Il brigadiere, di origine siciliana, prima d’essere trasferito in Friuli sposò a Firenze Gemma Simoni. Avere una famiglia numerosa e felice era per lui la massima ambizione. La coppia prese casa a Medeuzza, ma fin da principio il matrimonio si rivelò un tormento. Discordie e liti violente, causate dalla brutalità della Simoni, erano all’ordine del giorno e la morale del tempo giudicava la Gemma una pervertita, un’ubriacona bestemmiatrice che preferiva l’amore della domestica a quello del marito. Fu un inferno durato sei anni e poi, il terribile epilogo. La notte dell’omicidio, il finanziere rientrò verso la 23 e fu accolto, al solito, come un ramarro. La moglie ubriaca lo insultò per poi infilarsi nel letto della servetta Luisa Torresini. A notte fonda, rientrata nella camera matrimoniale, per un nonnulla accese una lite furibonda con il marito che, esasperato, si vestì in fretta determinato a passare la notte in dogana. Ma quando la moglie lo afferrò violentemente per il colletto, i nervi d’acciaio divennero burro e il finanziere, impugnata l’arma di ordinanza, sparò quattro colpi al ventre della moglie. Poi uscì per costituirsi.

Ma per l’opinione del tempo, l’assassinio fu davvero la scelta sbagliata? Tutto è relativo, ci saranno infinite verità e mai nessuna esattezza, poiché non esiste giustizia in senso assoluto. Ecco che il processo ha dell’incredibile.

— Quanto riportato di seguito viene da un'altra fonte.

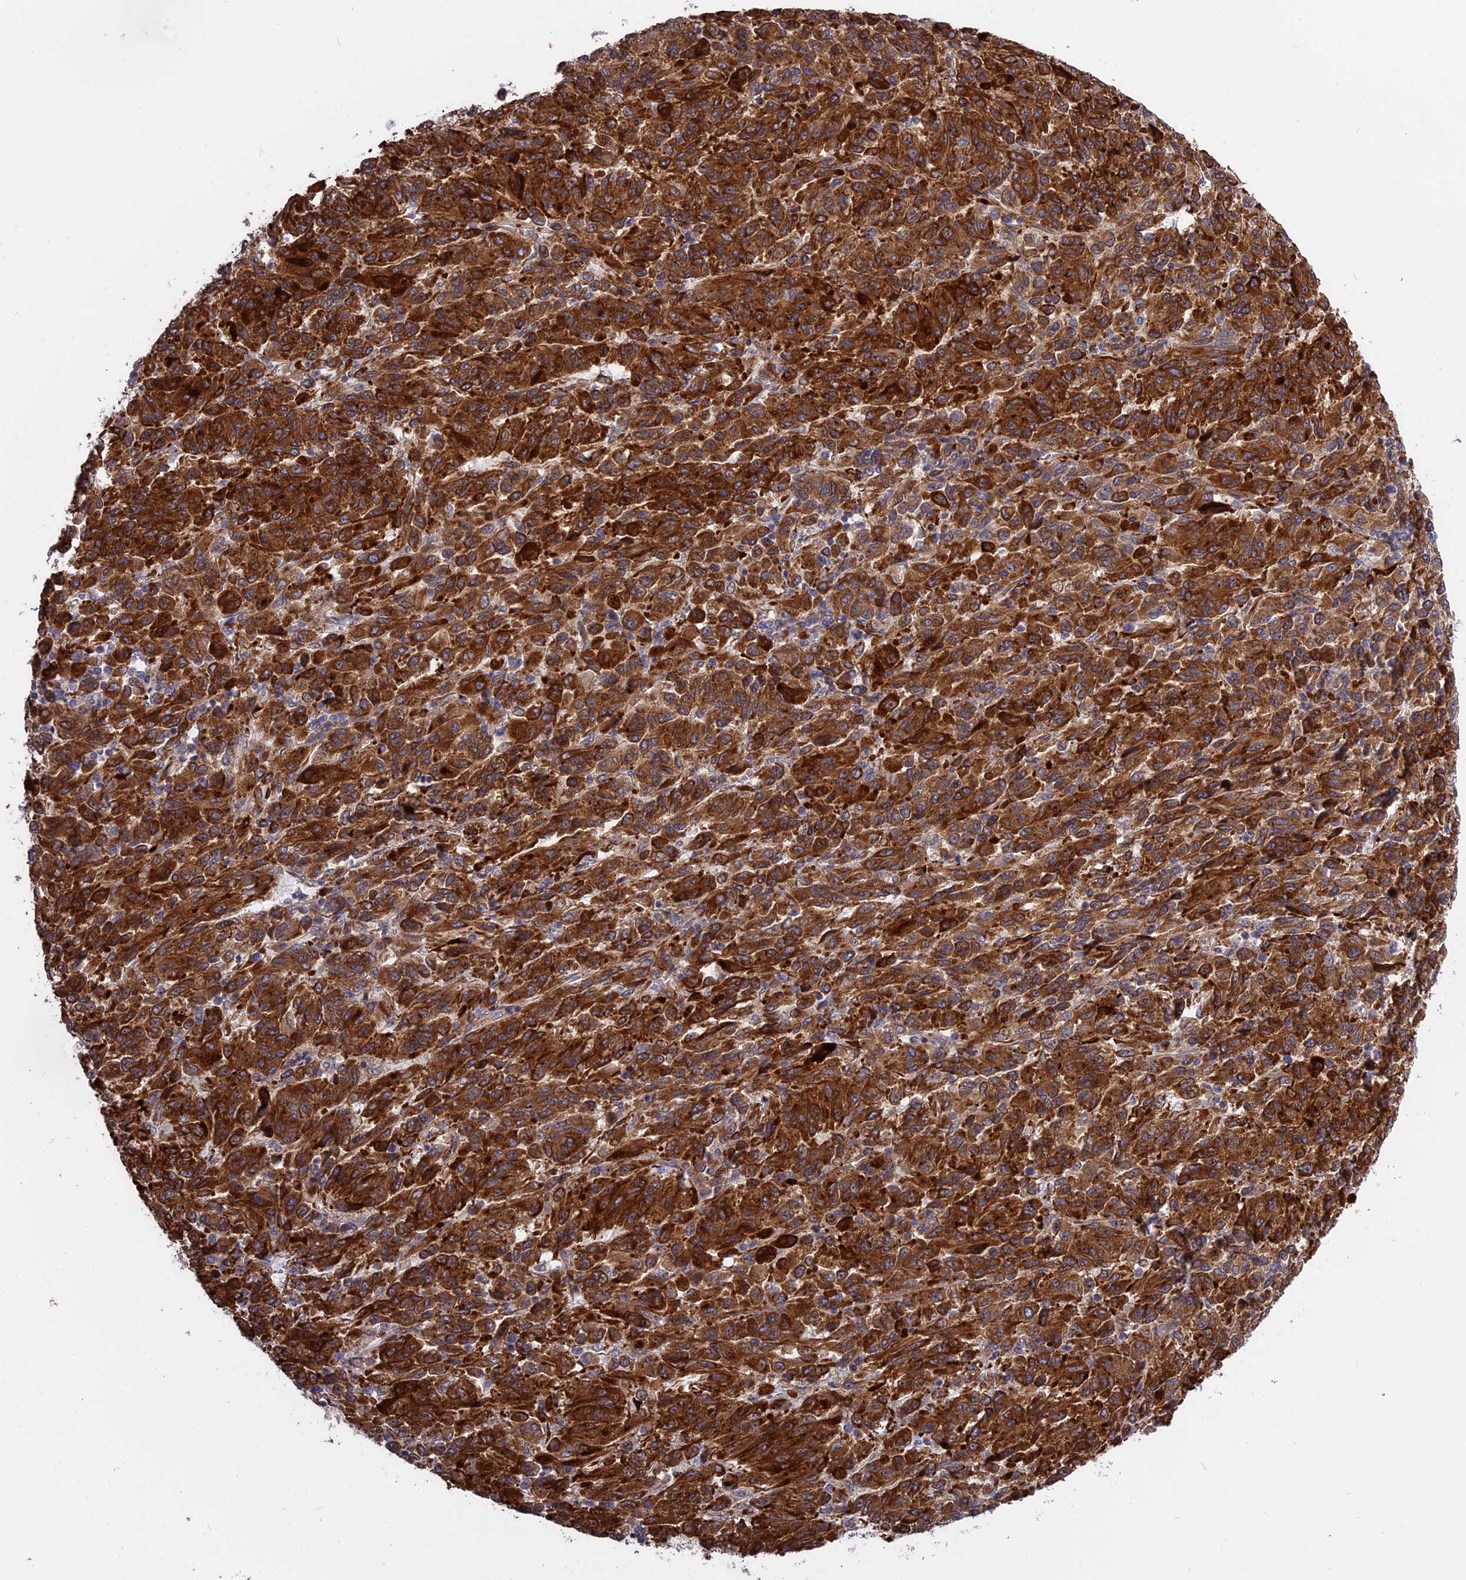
{"staining": {"intensity": "strong", "quantity": ">75%", "location": "cytoplasmic/membranous"}, "tissue": "melanoma", "cell_type": "Tumor cells", "image_type": "cancer", "snomed": [{"axis": "morphology", "description": "Malignant melanoma, Metastatic site"}, {"axis": "topography", "description": "Lung"}], "caption": "Protein expression analysis of human malignant melanoma (metastatic site) reveals strong cytoplasmic/membranous staining in approximately >75% of tumor cells.", "gene": "DDX60L", "patient": {"sex": "male", "age": 64}}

Torniamo in Aula. La prima cosa straordinaria sono le dichiarazioni della famiglia della vittima: «Facciamo appello alla vostra bontà. – a parlare per tutti è il cognato dell’imputato, il medico Luigi Simoni – Conoscevamo i rapporti tempestosi della coppia, e prevedevamo con dolore a quali tristi conseguenze avrebbe condotto l’insopportabile e impetuoso carattere di mia sorella. Con tutto il rispetto che si deve ai defunti, assicuriamo che da parte della famiglia non vi sarà, in processo, costituzione di parte civile. Non intendiamo aggravare ancora di più la già gravissima posizione dell’Amoroso che reputiamo più sventurato che colpevole». A questo punto l’accusato chiede al giudice di poter abbracciare il cognato e, uscito dalla gabbia, gli si getta ai piedi. Il Simoni lo rialza e lo bacia dicendo: «Mio povero Francesco! È una cosa che non meritavi certamente».

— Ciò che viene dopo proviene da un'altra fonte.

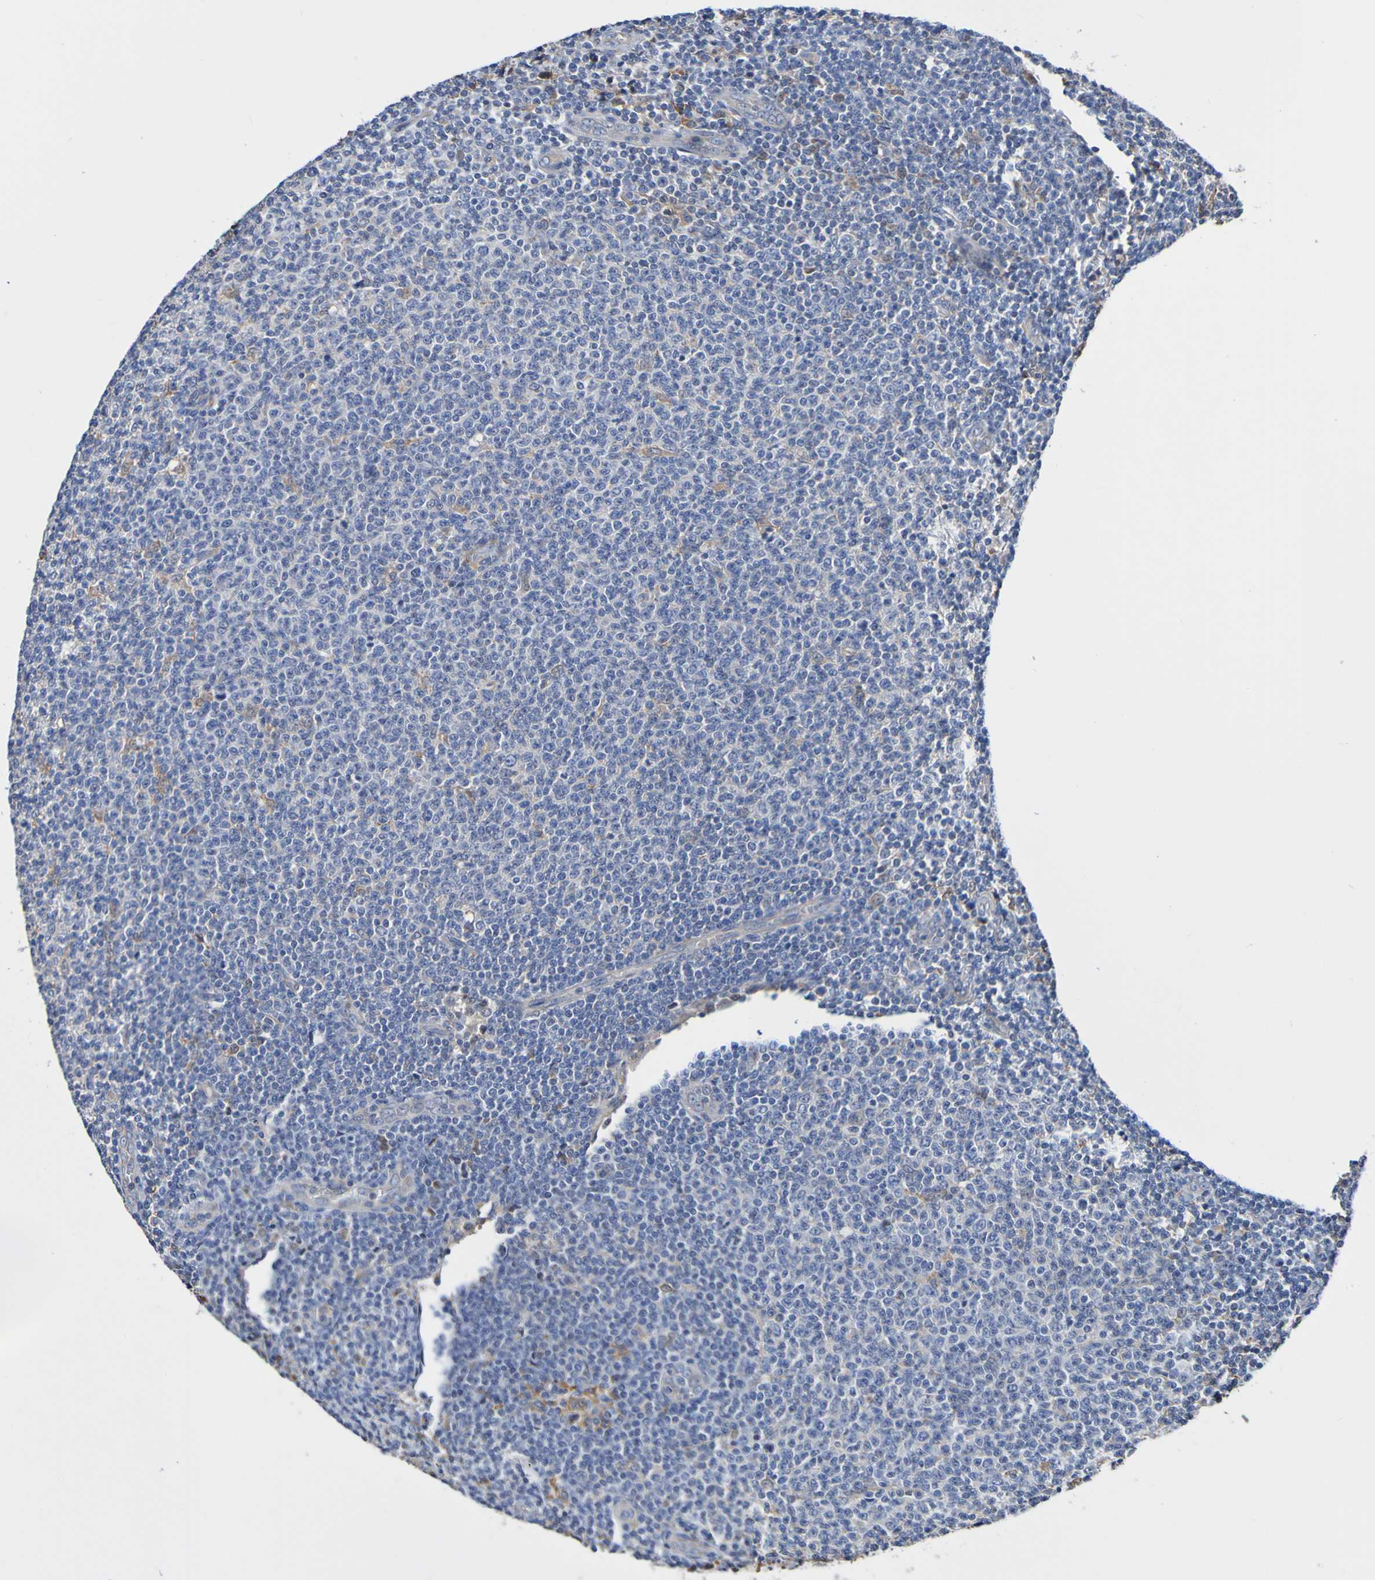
{"staining": {"intensity": "negative", "quantity": "none", "location": "none"}, "tissue": "lymphoma", "cell_type": "Tumor cells", "image_type": "cancer", "snomed": [{"axis": "morphology", "description": "Malignant lymphoma, non-Hodgkin's type, Low grade"}, {"axis": "topography", "description": "Lymph node"}], "caption": "Immunohistochemistry photomicrograph of neoplastic tissue: low-grade malignant lymphoma, non-Hodgkin's type stained with DAB (3,3'-diaminobenzidine) shows no significant protein positivity in tumor cells.", "gene": "METAP2", "patient": {"sex": "male", "age": 66}}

Elvira Simoni poi, testimonia che la defunta bastonava e seviziava la loro madre che, dal canto suo, non vuole più sentir parlare di sua figlia. Il perdono della Corte è nell’aria, e gli interventi del Sostituto Procuratore della Repubblica Bandi e dell’avvocato difensore, Bertaccioli per una volta vanno a braccetto, sottolineando la ripugnanza del carattere della vittima, per la quale la perversione, il vino e la pipa erano i soli idoli, persuadendo Dio a punirla scoperchiando, innanzi tempo, la sua tragica fossa. «L’Amoroso non è un pazzo degenerato – concludono all’unisono –, ma un uomo in collera che nell’eccesso commise reato. Ma la Legge contempla anche questi casi…».

L’imputato tiene il volto coperto da un fazzoletto, ed è tutto un pianto quanto dura la ridondante arringa.

Le porte dell’Aula ora si spalancano, è il momento del verdetto che sarà di piena assoluzione. L’Amoroso si lancia contro la sbarra e congiungendo le mani, rivolto ai giurati grida: «Siate benedetti da Dio!». Poi viene accompagnato dalla folla festante fino alla caserma della finanza di via Grazzano, dove i colleghi gli vanno incontro per abbracciarlo e baciarlo. Per il tribunale degli uomini, dunque, la sua scelta fu quella giusta: uccidere il demonio, sotto le spoglie di una Gemma.